The Inevitable This Is Us spinoffs question:
Fogelman: “I think I’m pretty set on this being it. I think that this show was always about this generation of the family and the sprawl of their family within those times. Obviously there’s more stories to potentially be told on the adult lives of their children and grandchildren but that was never the intent of the series. Every generational family novel can go back further and go forward further if you so choose. We had the beginning, middle and end points of where our timeline would start center and end, and this was always the plan.”
This Is Us: The Randall & Deja Story?
For Randall and Deja’s story, this little girl who was adopted by him to end her journey by calling him dad naturally and casually and saying, I’m pregnant with my childhood sweetheart, and I’m going to be naming my son after your father who was such an instrumental… that feels like the completion of that journey.
There’s always going to be another part of the story if you continue to go further, which is the whole theme of our show. But my well is pretty dry right now, and I think we wanted to end the show when we felt we were at our creative strong point before it got too tiring and too hard for us to come up with ways to keep it special and interesting. So I feel we’ve hit the right endpoint and, who knows what change of hearts and minds midlife crisis brings but I really feel we’ve put these stories to bed now and certainly for quite a bit of time.”

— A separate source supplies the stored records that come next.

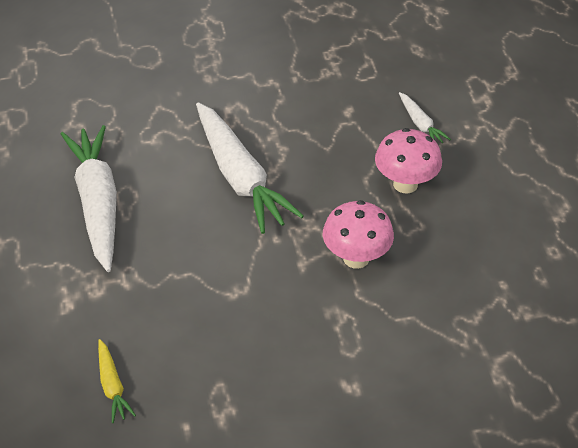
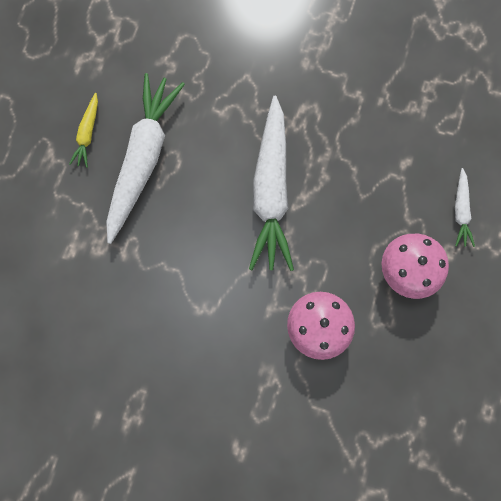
camera: 30 degrees right, 30 degrees up
yellow carrot [98,339,136,423] -> yellow carrot moved to [69,93,98,168]

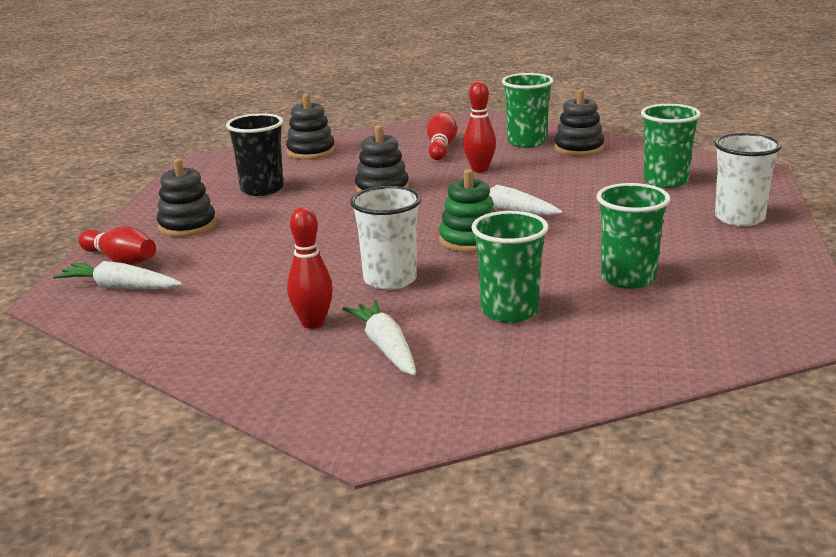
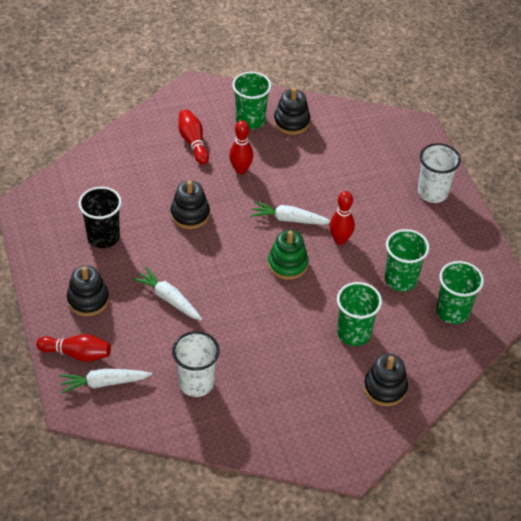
camera: 30 degrees left, 25 degrees up
black stacking toy [286,94,335,160] -> black stacking toy moved to [364,353,408,406]
red bowling pin [287,207,333,329] -> red bowling pin moved to [329,191,355,245]
white carrot [342,300,416,376] -> white carrot moved to [132,267,202,320]
white cup [350,186,421,290] -> white cup moved to [172,331,219,397]
green cup [641,104,701,188] -> green cup moved to [436,261,484,324]

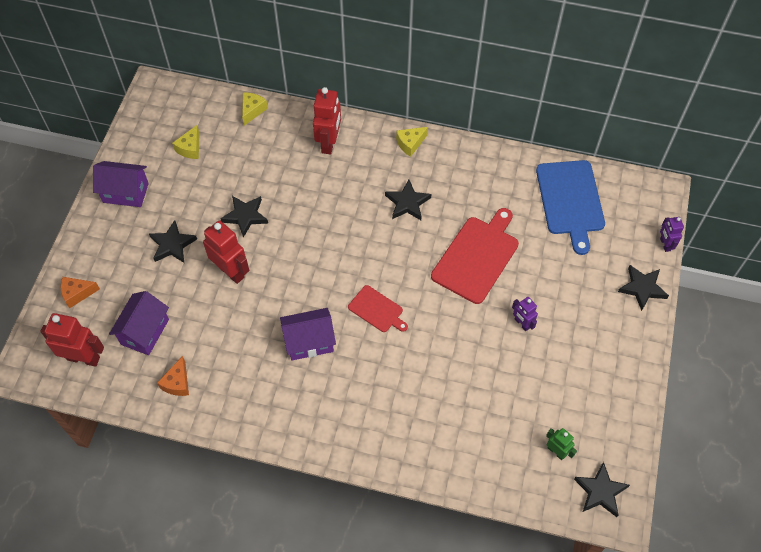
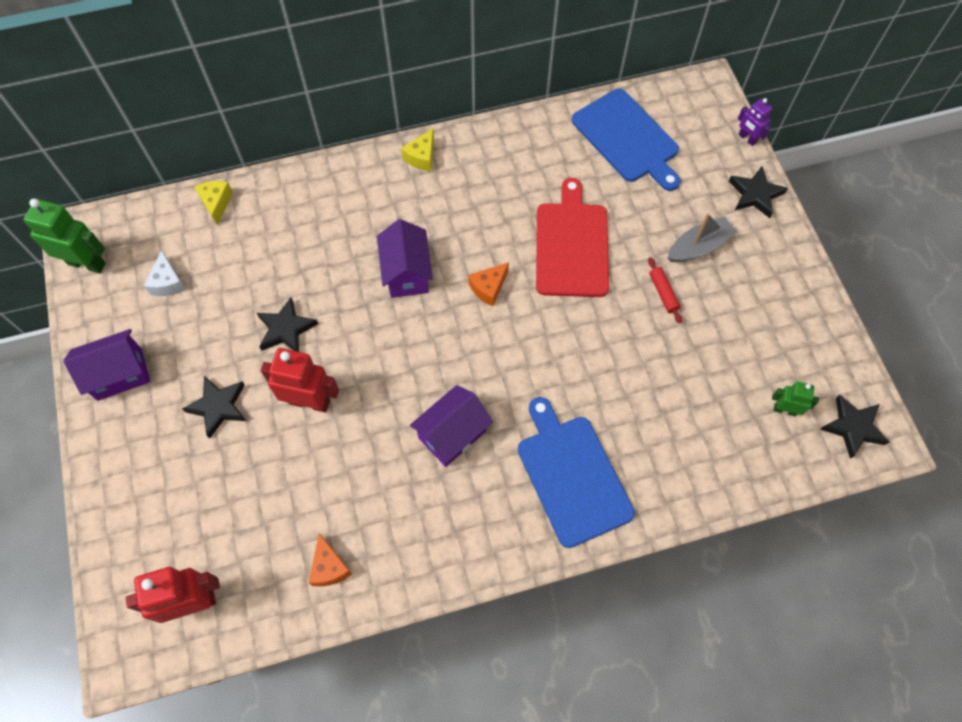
camera: 30 degrees left, 5 degrees up
orange cheese [61,277,100,308] -> orange cheese moved to [468,262,509,306]
purple house [109,291,169,355] -> purple house moved to [377,219,433,298]
yellow cheese [172,125,200,159] -> white cheese [144,250,186,296]
red robot [313,87,341,154] -> none
red cutting board [348,285,408,332] -> none
black star [385,180,432,220] -> none
purple robot [512,297,538,331] -> red rolling pin [648,258,682,324]
none -> green robot [23,199,106,273]
none -> blue cutting board [518,397,635,548]
none -> grey boat [667,213,737,262]

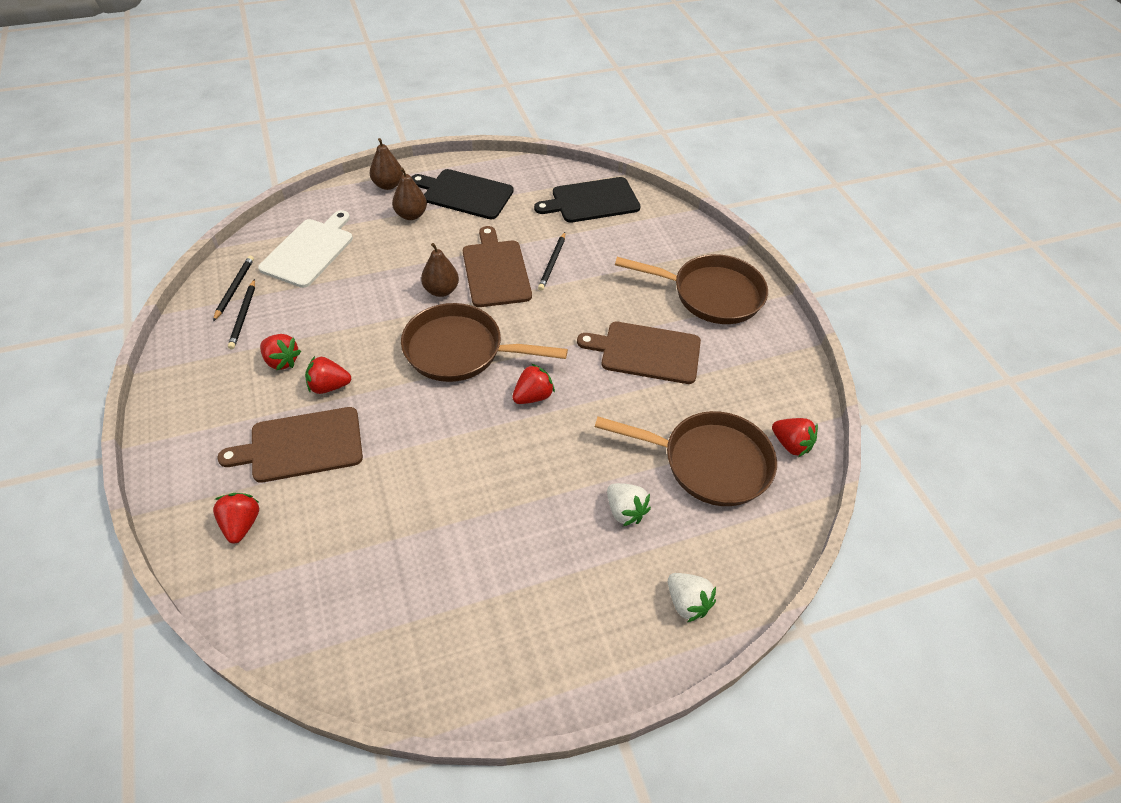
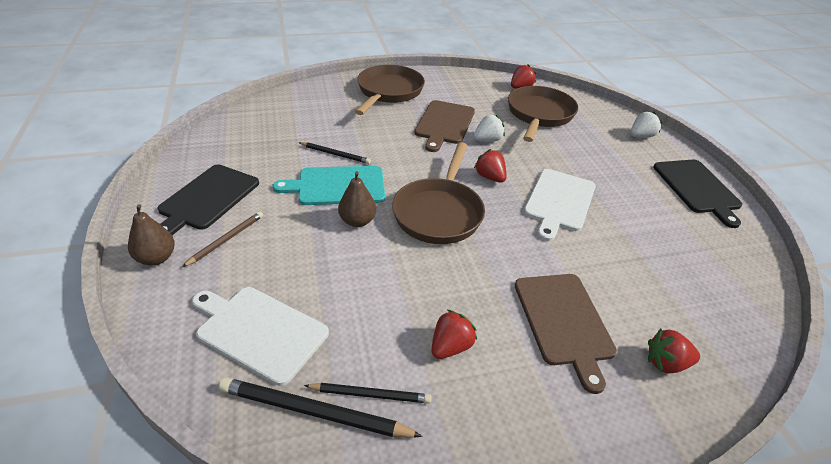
camera: 85 degrees left, 10 degrees down
black pencil [213,255,254,321] -> black pencil [219,377,423,438], size x1.60
red strawberry [305,356,351,394] -> none
brown pear [392,168,427,220] -> brown pencil [182,211,263,267]
brown cutting board [463,226,532,307] -> turquoise cutting board [272,166,385,205]
black cutting board [534,177,641,223] -> black cutting board moved to [653,160,742,228]
white strawberry [607,483,651,526] -> white strawberry moved to [474,115,505,142]
none -> white cutting board [524,169,596,241]

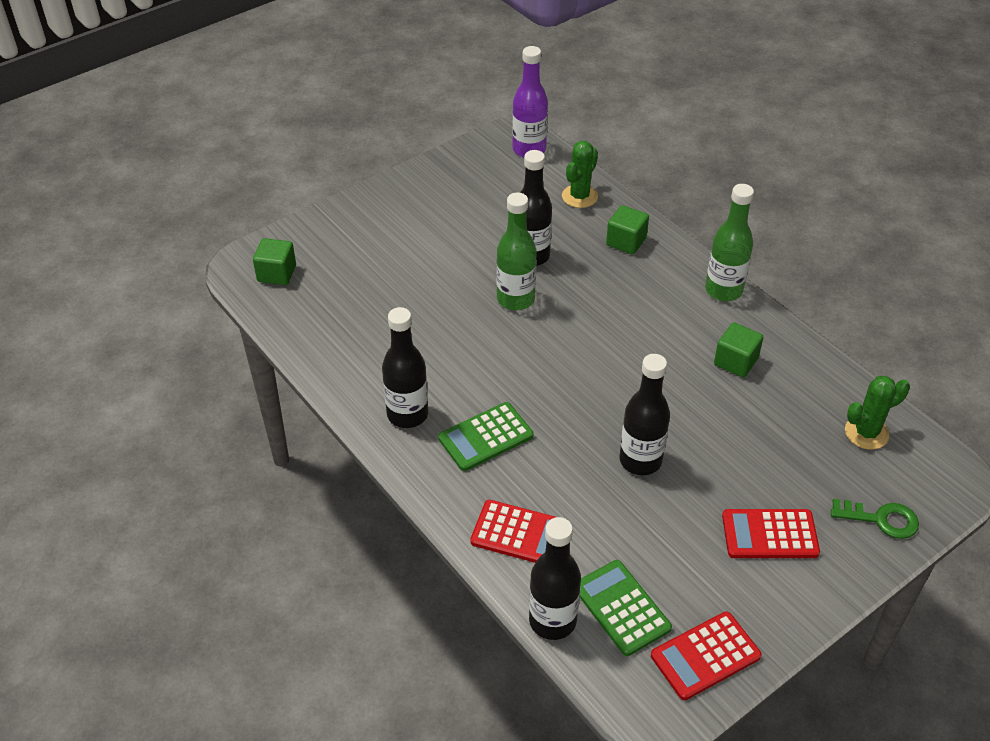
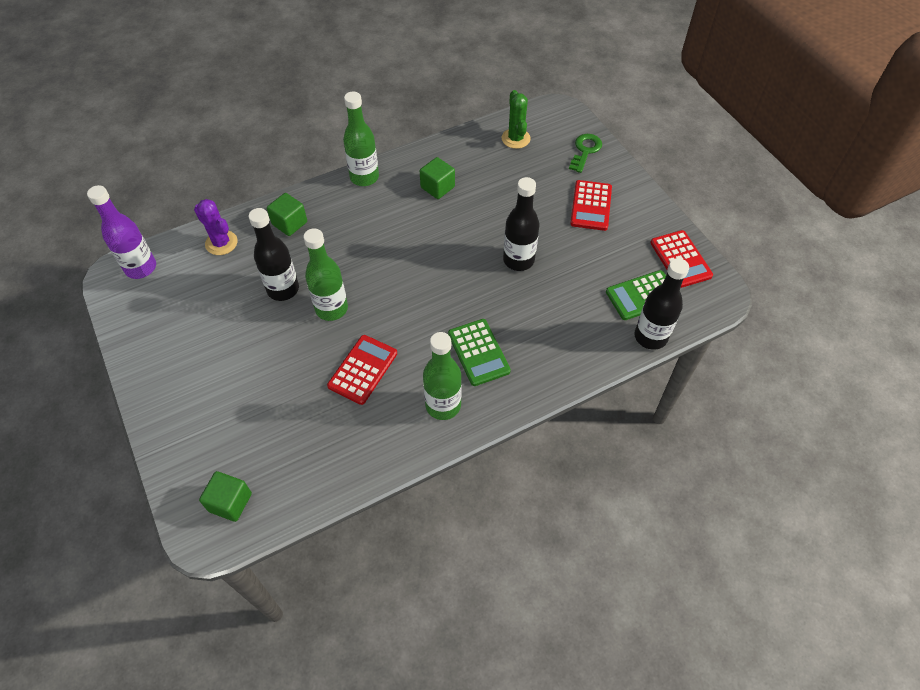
camera: 80 degrees left, 10 degrees up
black bottle [382,307,428,428] -> green bottle [423,332,462,420]
red calculator [470,500,570,563] -> red calculator moved to [327,335,397,405]
green cactus [562,141,598,208] -> purple cactus [194,199,238,255]

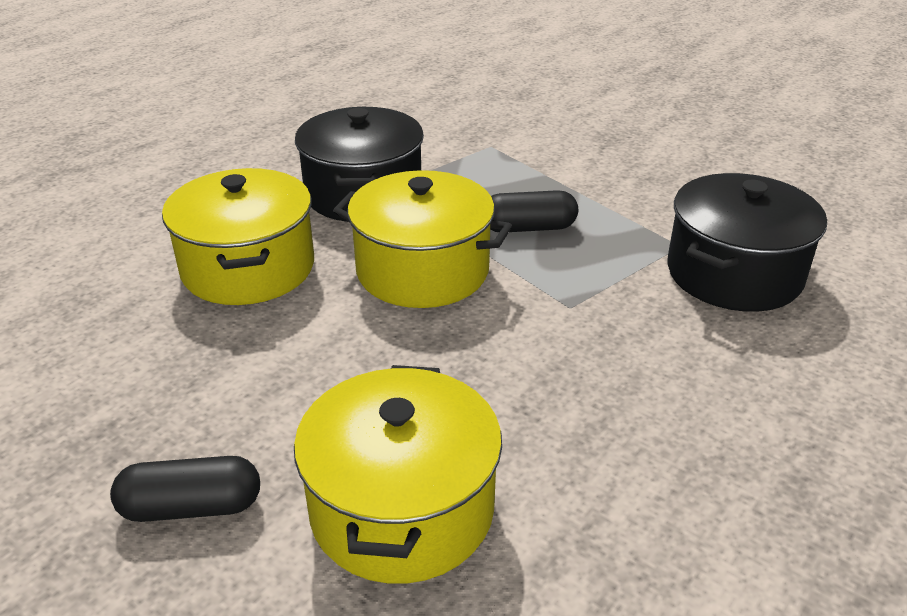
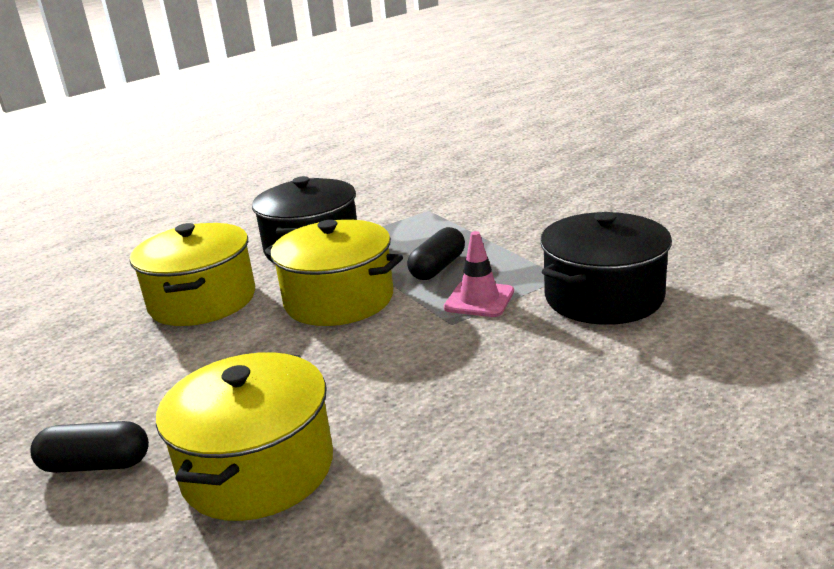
camera: 10 degrees right, 10 degrees down
black capsule [490,190,578,232] -> black capsule turned 60 degrees counterclockwise [407,227,465,280]
none -> pink traffic cone [444,231,514,317]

Keeping the finale simple and twist-free
While This Is Us is well known for its surprise twists and turns, starting with the revelation at the end of the pilot episode that Jack was dead, the series finale was relatively simple episode by design.
Fogelman: “I always felt that that was the ending of the show and that, amid all the talk of twists and turns and death and house fires and appliances that cause house fires, where the show really lived was just with the family and with stuff that the family was exploring. I always thought that the boldest and most confident step and ending for the show would be pulling out one final magic trick at the end. And then one one big, emotional, sad ending and allowing the final episode to be a simple reflection on family and time.
I think in some ways, that’s the most challenging stuff. The twists and turns, while you always want to make sure you do those right, the most ambitious stuff and the most challenging stuff has always been the simple stuff. And that’s also the most rewarding and that’s why for us, even though there aren’t a lot of bells and whistles on the final episode, it’s probably as proud as I’ve ever been of an episode of the show.”
Audio’s Happy Tails
There had been a lot of fan concern online about the fate of Kate and Toby’s furchild, which has not been seen on the show for a long time.
Fogelman: “The dog is there. Nothing’s happened to him. We just we were dealing with 15,000 screaming babies in the final season, and Audio is resting comfortably. I believe Kate and Toby post-divorce, shared custody, and he lived happily ever after a very long happy life.”